La mia risorsa più importante è l’informazione che cerco di trasformare in conoscenza, sia implicita che esplicita. Gli incentivi che mi interessano sono quelli legati alle opportunità di apprendere, di provare, di creare, di migliorare. Non mi aspetto aumenti di stipendio per anzianità o per gerarchia, li considero conseguenza delle attività sopra elencate.

Quello che faccio lo faccio cercando di contribuire alla crescita della competitività e della profittabilità dell’azienda per cui lavoro. Non mi interessa avere un gruppo fisso di persone a me fedeli. Mi interessa lavorare con persone che vogliono apprendere, che sono flessibili, che accettano di lavorare sempre un po’ sotto stress. Le mando allo sbaraglio, come mi hanno insegnato coloro che mi hanno dato opportunità di apprendere, sempre tenendo un occhio su di loro, per esserci quando, in caso, avessero bisogno di aiuto. Non lo fornisco se non richiesto, non ho bisogno di fare vedere quanto sono bravo. Non seguo uno stile di management. A seconda delle persone sono diverso. Capita che non sia molto amato sul momento, però poi vengo rimpianto."

Mi considero un uomo fortunato. Me ne sono capitate di tutti i colori, ne ha combinate di tutti i colori senza mai rischiare di dovere dormire male.
Sono andato in giro per il mondo per lavoro e ho incontrato tante persone e tanti sono oggi amici. Veri. Ci si ritrova sempre, anche quando non ci si incontra.
Ho avuto dei maestri formidabili che tanto mi hanno insegnato e che mi hanno sempre consentito di andare in giro a imparare.
Due magnifici figli mi sopportano come padre. Come marito non è che sono riuscito così bene. Ci ho provato due volte, con pessimi risultati. Oggi sono accanto a un tesoro.

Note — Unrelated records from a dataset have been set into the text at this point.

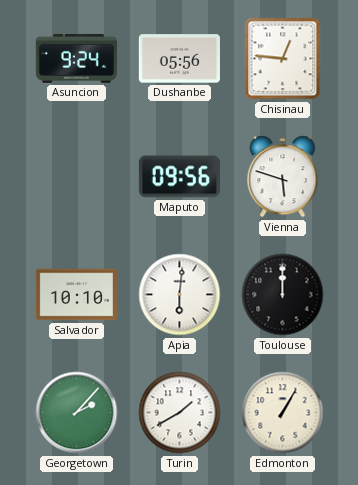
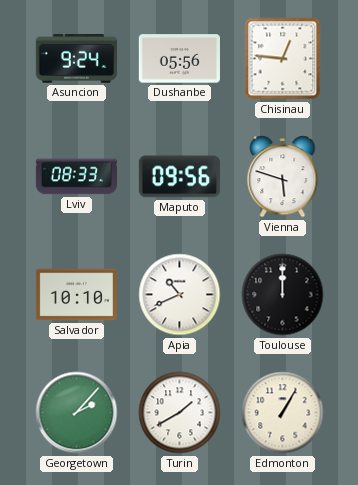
Lviv: none -> 08:33
Apia: 6:01 -> 10:41
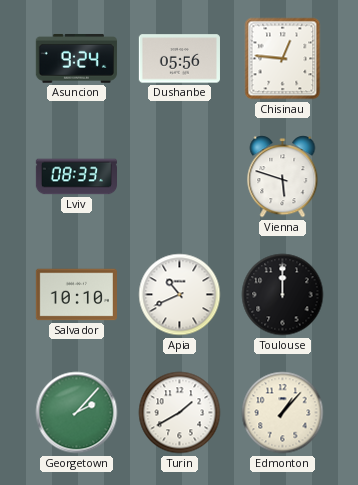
Maputo: 09:56 -> none
Edmonton: 1:05 -> 1:07
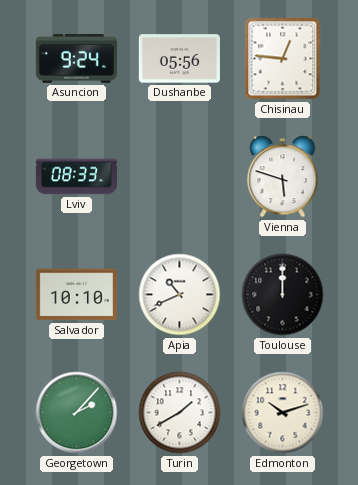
Edmonton: 1:07 -> 10:12
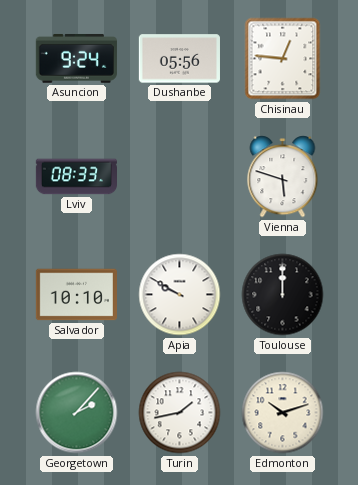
Apia: 10:41 -> 9:50
Turin: 1:40 -> 1:43
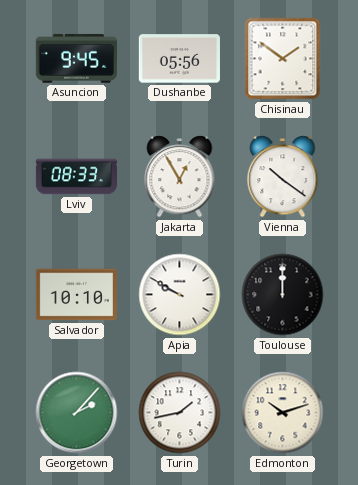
Asuncion: 9:24 -> 9:45
Chisinau: 12:46 -> 1:51
Jakarta: none -> 12:55
Vienna: 5:48 -> 10:21
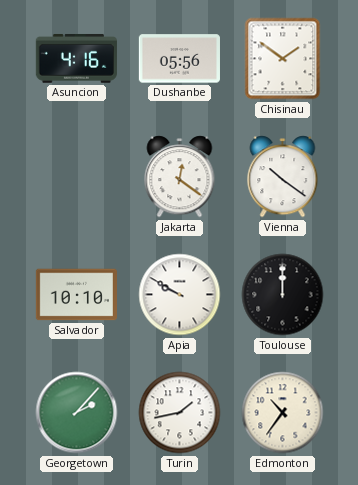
Asuncion: 9:45 -> 4:16
Lviv: 08:33 -> none
Jakarta: 12:55 -> 12:21
Edmonton: 10:12 -> 10:36
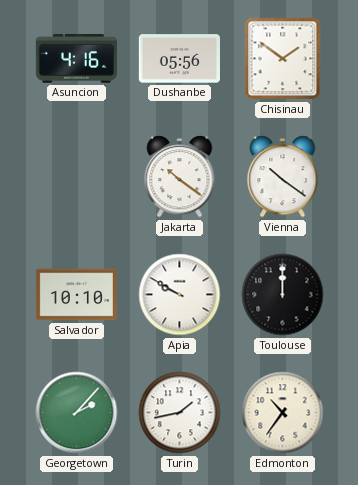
Jakarta: 12:21 -> 10:21
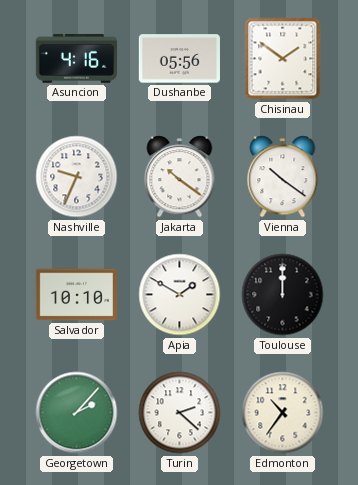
Nashville: none -> 9:34
Apia: 9:50 -> 1:50
Turin: 1:43 -> 2:22
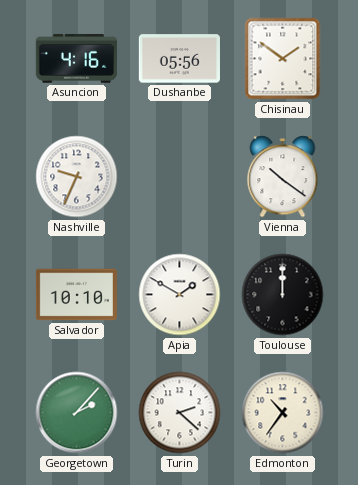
Jakarta: 10:21 -> none
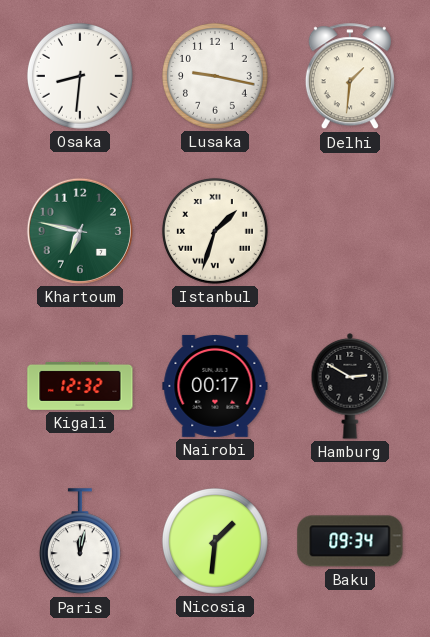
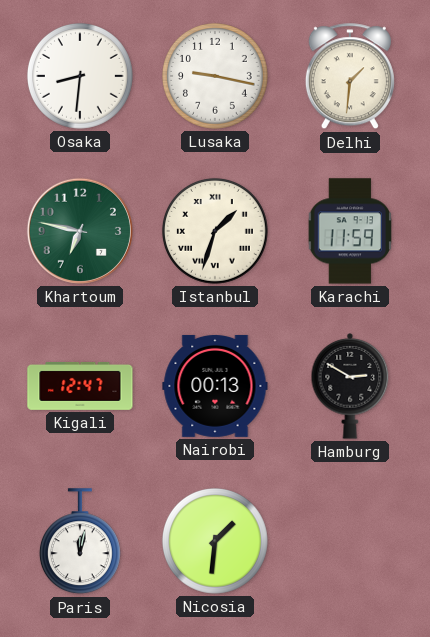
Karachi: none -> 11:59
Kigali: 12:32 -> 12:47
Nairobi: 00:17 -> 00:13
Baku: 09:34 -> none
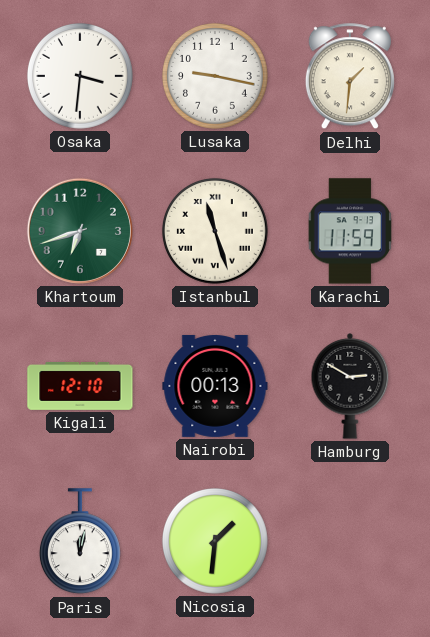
Osaka: 8:31 -> 3:31
Khartoum: 6:47 -> 6:42
Istanbul: 1:33 -> 11:27
Kigali: 12:47 -> 12:10
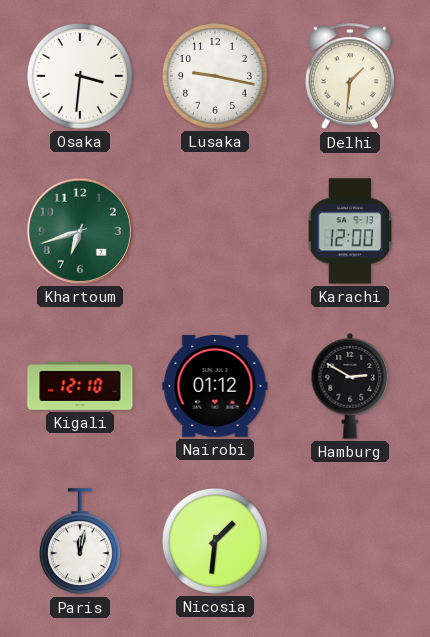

Sono riuscito, come suggeriva il saggio, di usare al meglio ciò che la vita mi ha fatto, senza farmi fare dalla vita. Scusate se è poco.
Credo di aver un caratteraccio. Miglioro con gli anni, ma rimango insofferente verso i furbi, il perdere tempo, l'annoiarsi. A mia discolpa posso dire che o mi si detesta o mi si trova piacevole.
Un'ultima cosa: riesco sempre a trovare qualcosa di divertente anche nelle situazioni peggiori. Questa è la fortuna.